-- Given material --
- - -

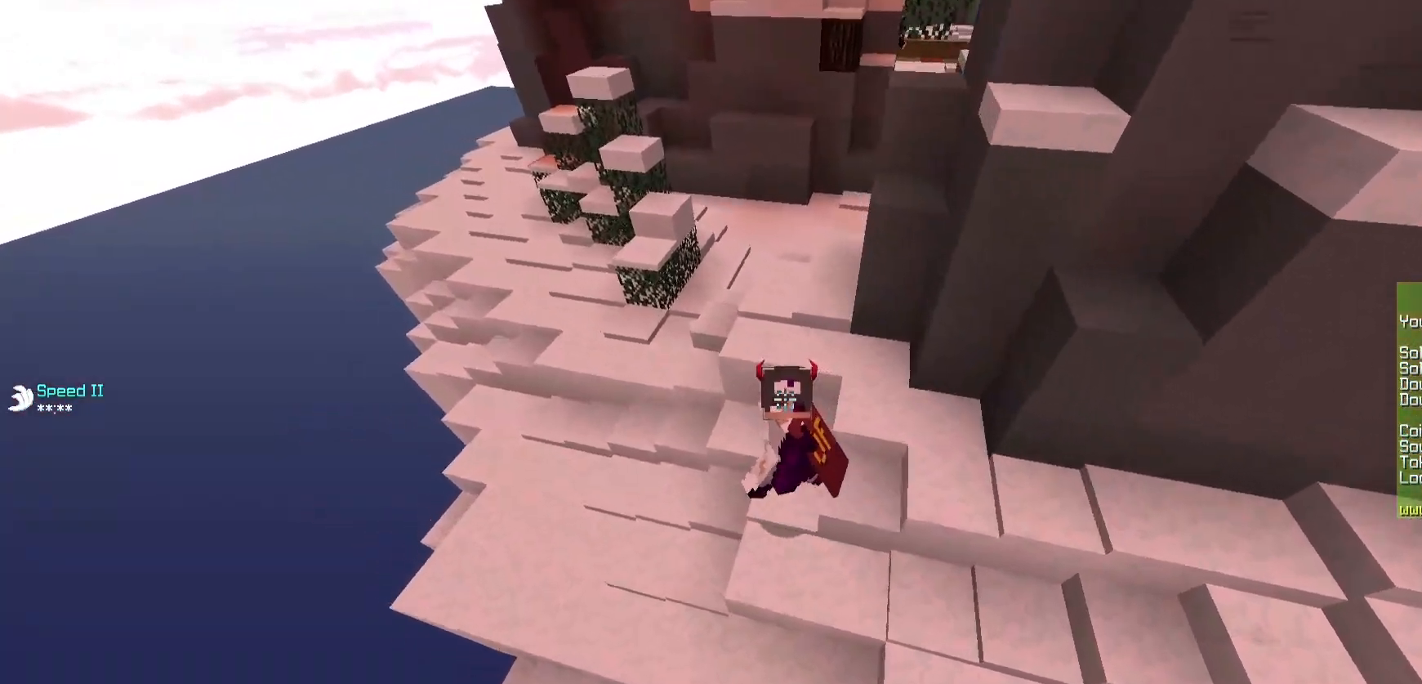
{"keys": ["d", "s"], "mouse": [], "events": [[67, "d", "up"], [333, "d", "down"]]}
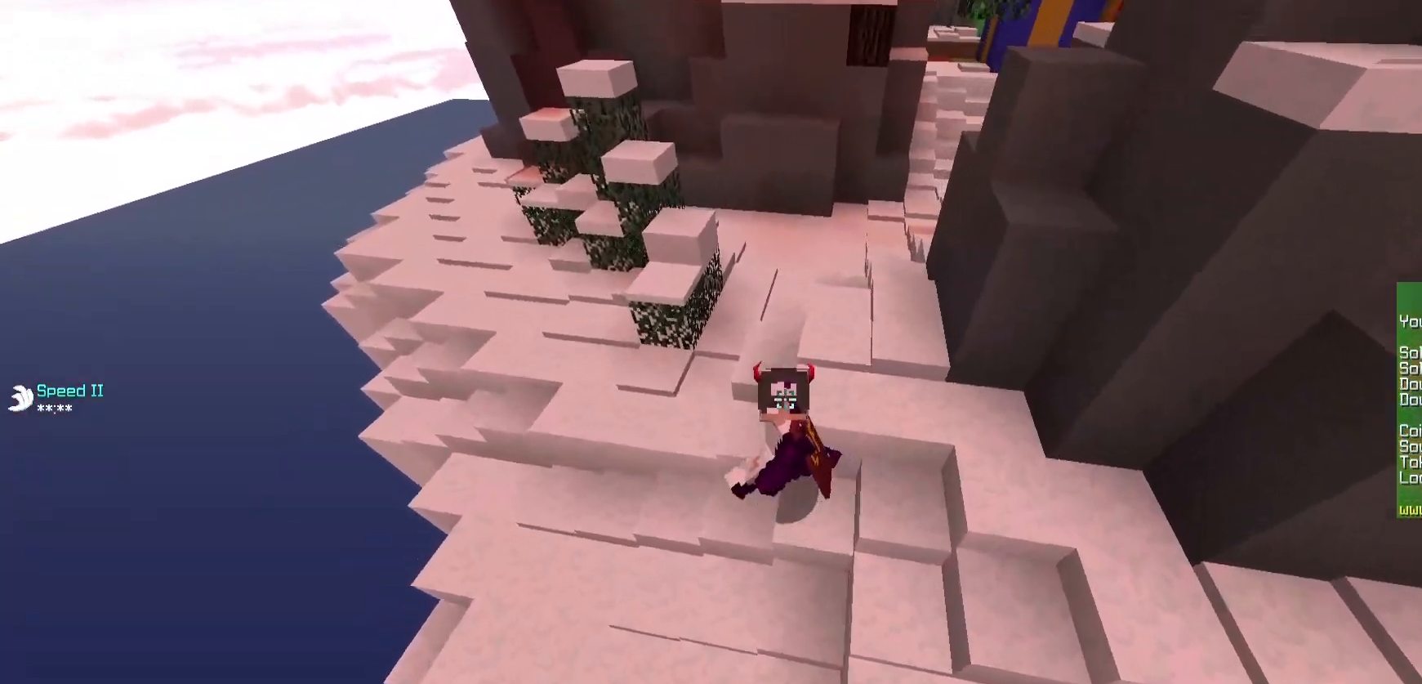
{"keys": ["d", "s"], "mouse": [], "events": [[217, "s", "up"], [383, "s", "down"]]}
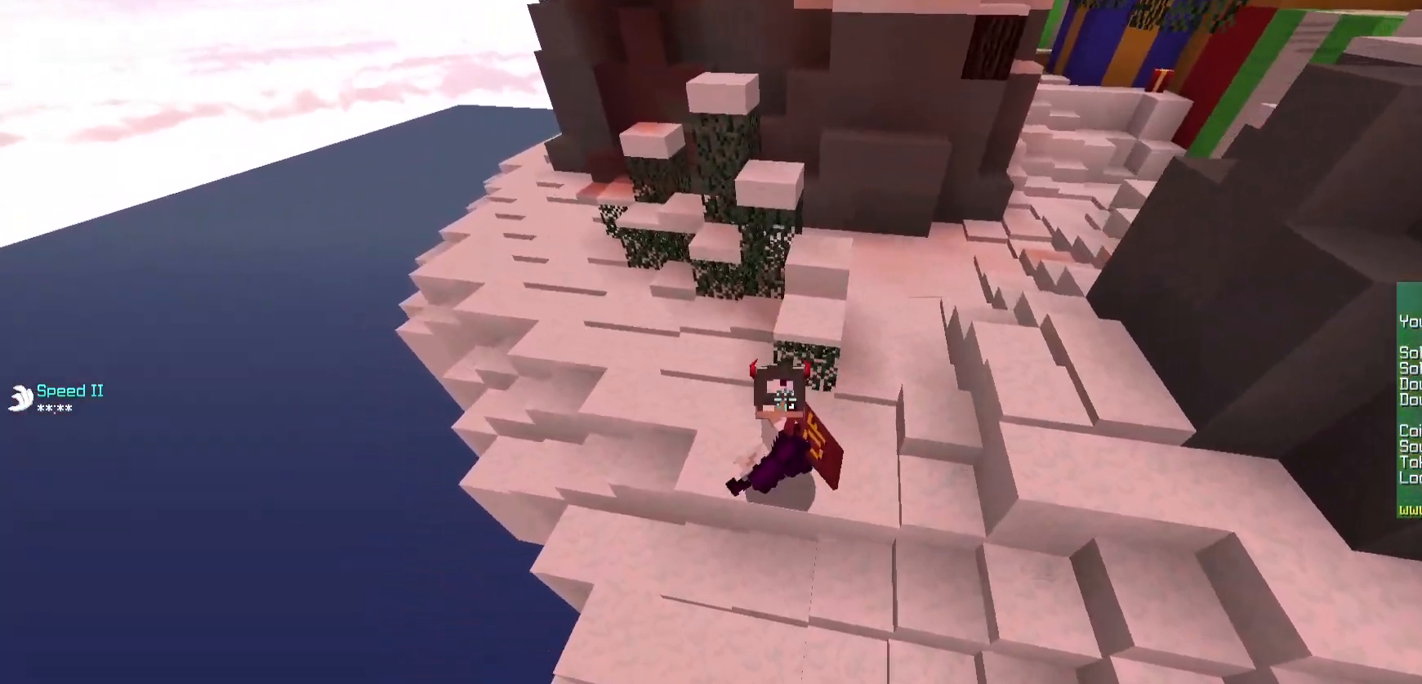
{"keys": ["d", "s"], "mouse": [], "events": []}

- - -

-- Work to be completed --
The listing above should be transcribed word for word, with its pictures left out.

-- Exercise output --
{"keys": ["d", "s"], "mouse": [], "events": [[67, "d", "up"], [333, "d", "down"]]}
{"keys": ["d", "s"], "mouse": [], "events": [[217, "s", "up"], [383, "s", "down"]]}
{"keys": ["d", "s"], "mouse": [], "events": []}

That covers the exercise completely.